Water repellent…. Water resistant….. Waterproof… –
what exactly do I need?
There are many different approaches to take when it comes to weather protection. These usually depend on what you’re planning to do and your budget.
The simplest version is a shoe with a water-repellent finish. In this type of footwear, a water-repellent treatment is applied directly to the footwear at the factory – this treatment is known as Durable Water Repellency or DWR for short. It prevents the upper material from absorbing water and keeps your feet dry, while allowing moisture to be wicked outward. But be careful – the performance of a DWR is limited, depending on the amount of water/moisture involved, your feet could become wet sooner or later. There are, however, certain advantages in terms of cost effectiveness and better breathability making this version a good choice for fair weather and summer footwear.
We only use our own waterproofing treatment, Eco Finish.
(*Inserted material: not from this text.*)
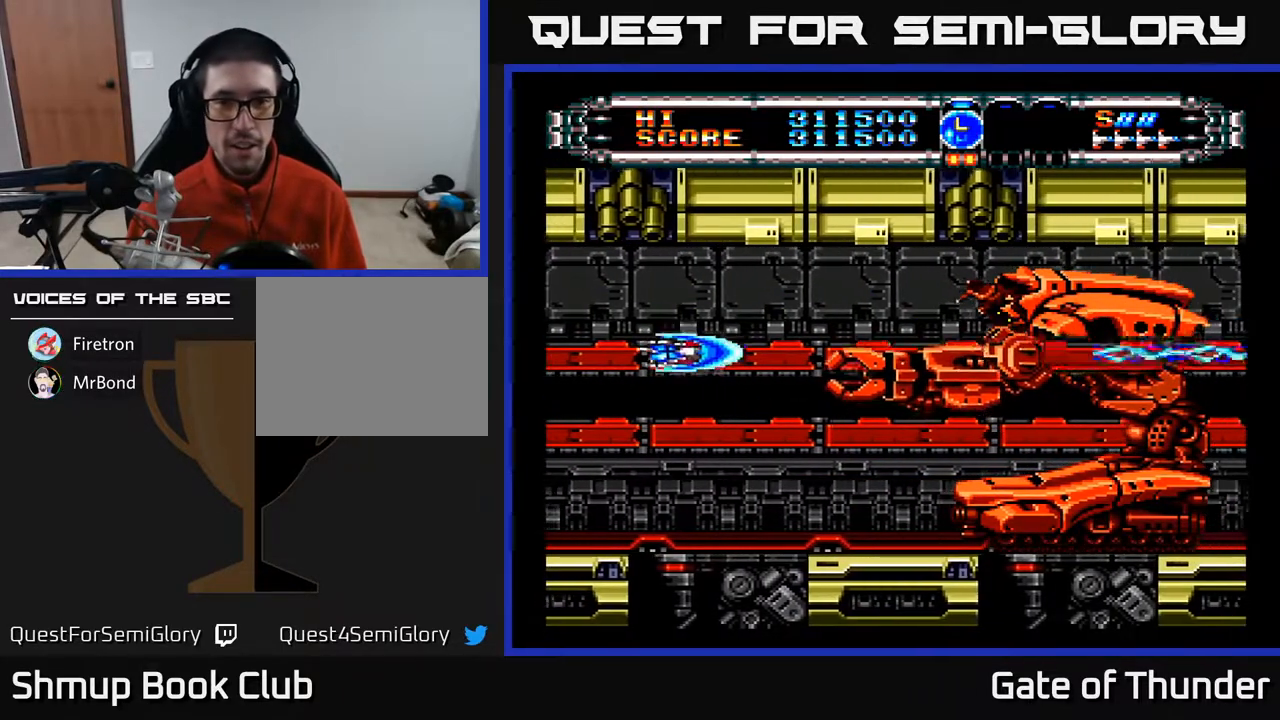
{"buttons": ["A", "DPAD_UP"], "left_stick": "center", "events": [[67, "DPAD_LEFT", "down"], [150, "DPAD_LEFT", "up"], [300, "DPAD_DOWN", "up"], [467, "DPAD_UP", "down"]]}
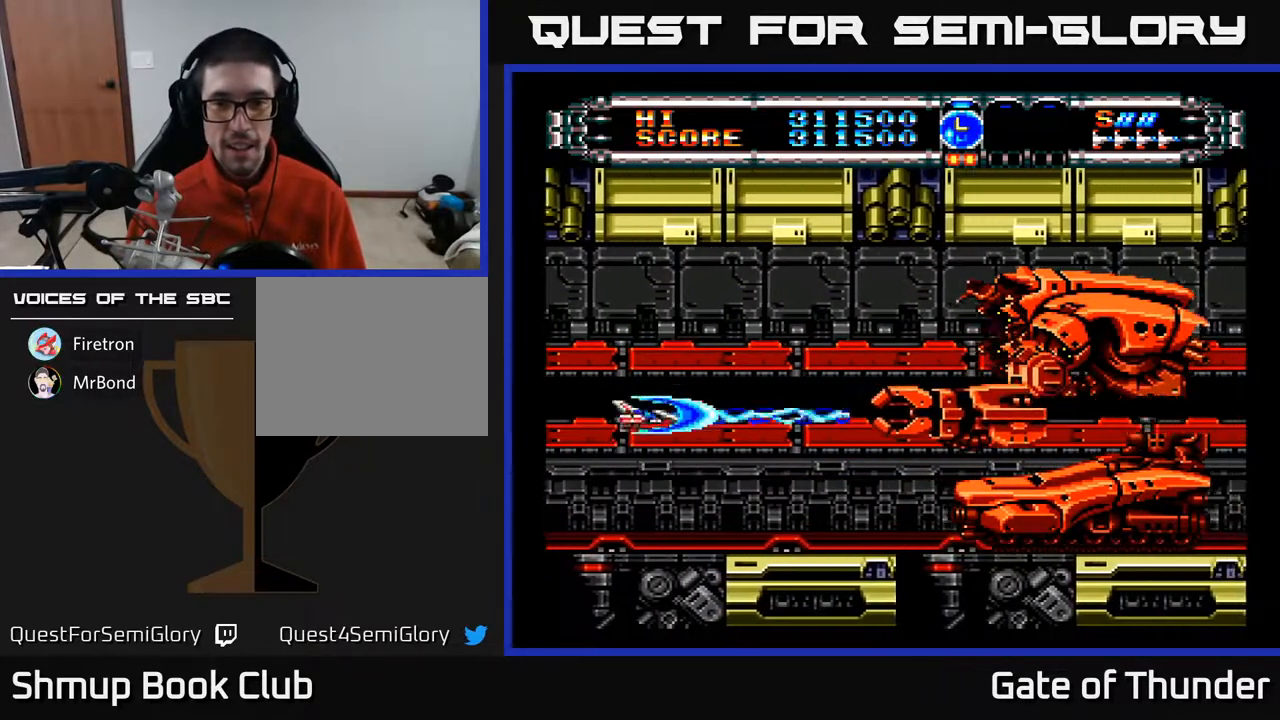
{"buttons": ["A"], "left_stick": "center", "events": [[317, "DPAD_UP", "up"]]}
This water and stain resistant finish is applied to the outer fabric of your product so that water pearls up and runs right off – without the use of environmentally harmful fluorocarbons (PFCs). This protects you from the rain and keeps the planet clean. Regular reapplication is necessary for permanent waterproofing and stain resistance.
Our environmentally friendly, water-repellent Eco Finish finish does not contain any harmful fluorocarbons, but it needs proper care.
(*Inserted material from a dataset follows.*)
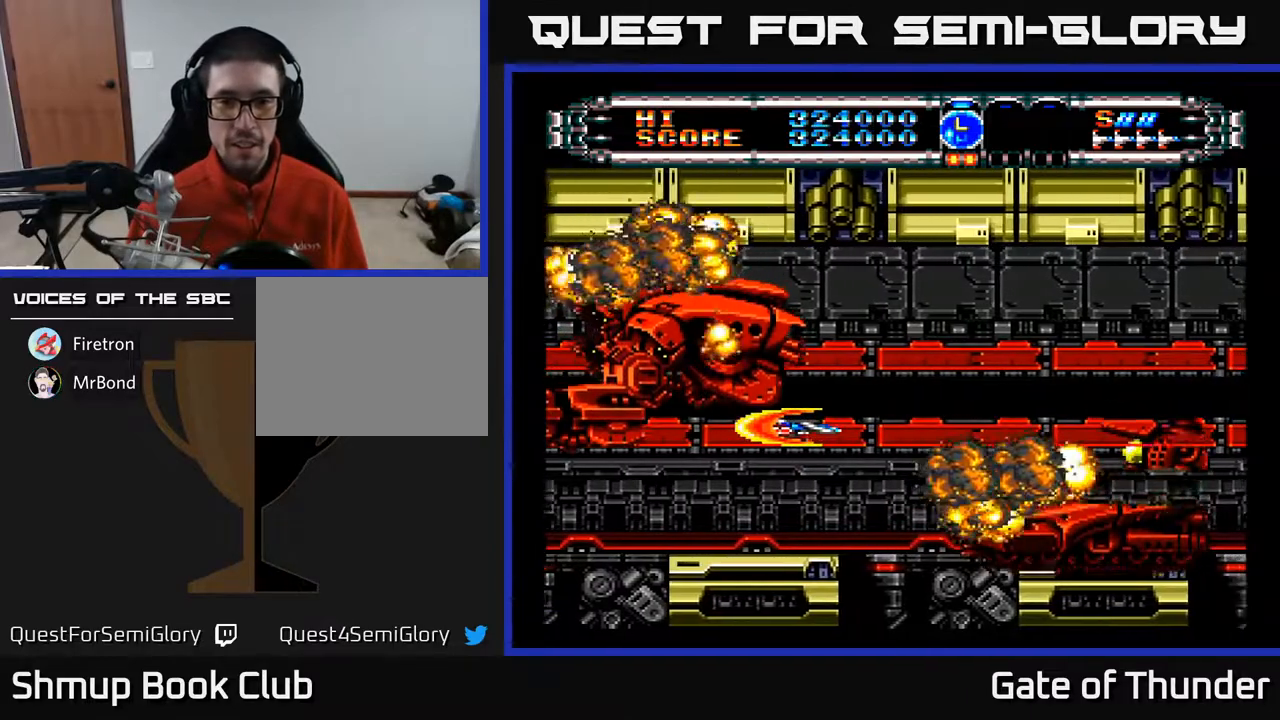
{"buttons": ["A", "DPAD_RIGHT"], "left_stick": "center", "events": [[117, "DPAD_DOWN", "down"], [250, "DPAD_DOWN", "up"], [367, "DPAD_RIGHT", "down"]]}
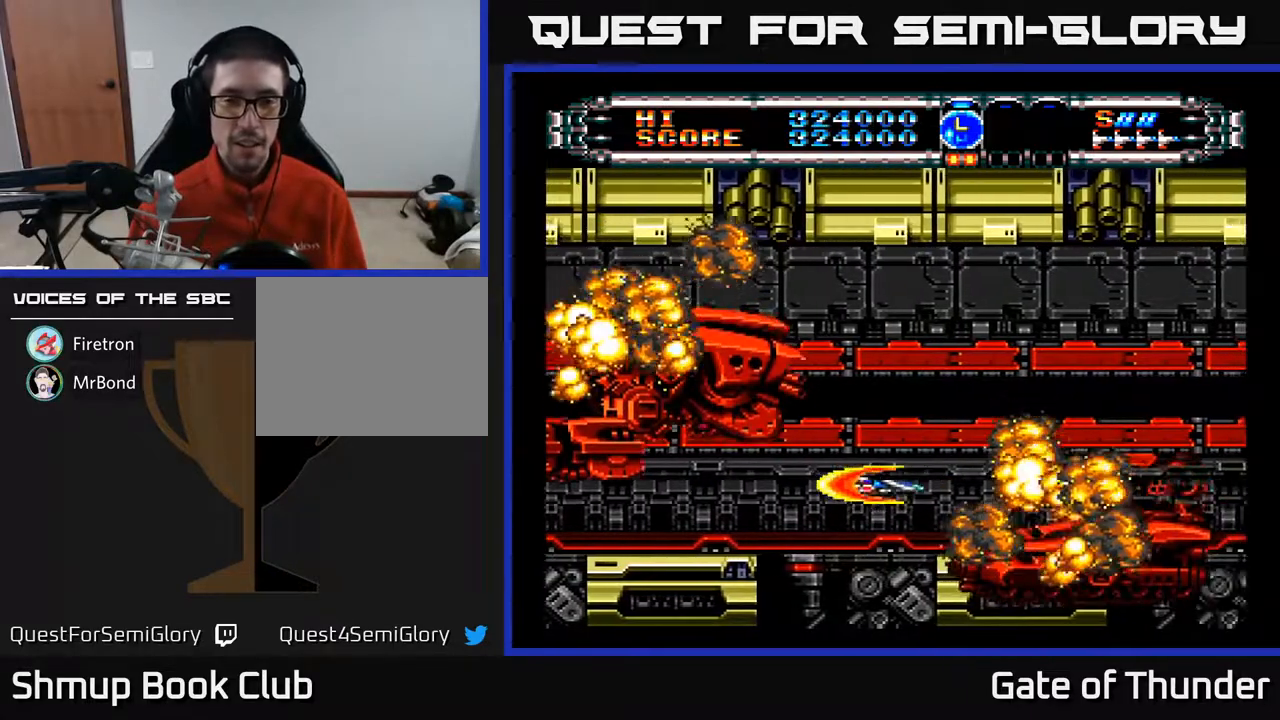
{"buttons": ["A"], "left_stick": "center", "events": [[50, "DPAD_UP", "down"], [83, "DPAD_RIGHT", "up"], [367, "DPAD_UP", "up"]]}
We recommend that you impregnate your weather protection clothing before intensive use and after every wash. Under Tips & Tricks you can find more information about this. If you need help, we also offer an waterproofing service .
You can find information on DWR and which harmful substances you should watch out for in our Sustainability Report.
All 100 % waterproof shoes are equipped with a fine membrane that blocks out moisture while at the same time is breathable enough to allow for moisture to be wicked out of the shoe.
The advantage is that waterproof footwear offers full protection, no matter what the weather. The disadvantage is that they’re slightly less breathable than footwear without a built-in membrane (e.g. textile or full leather shoes).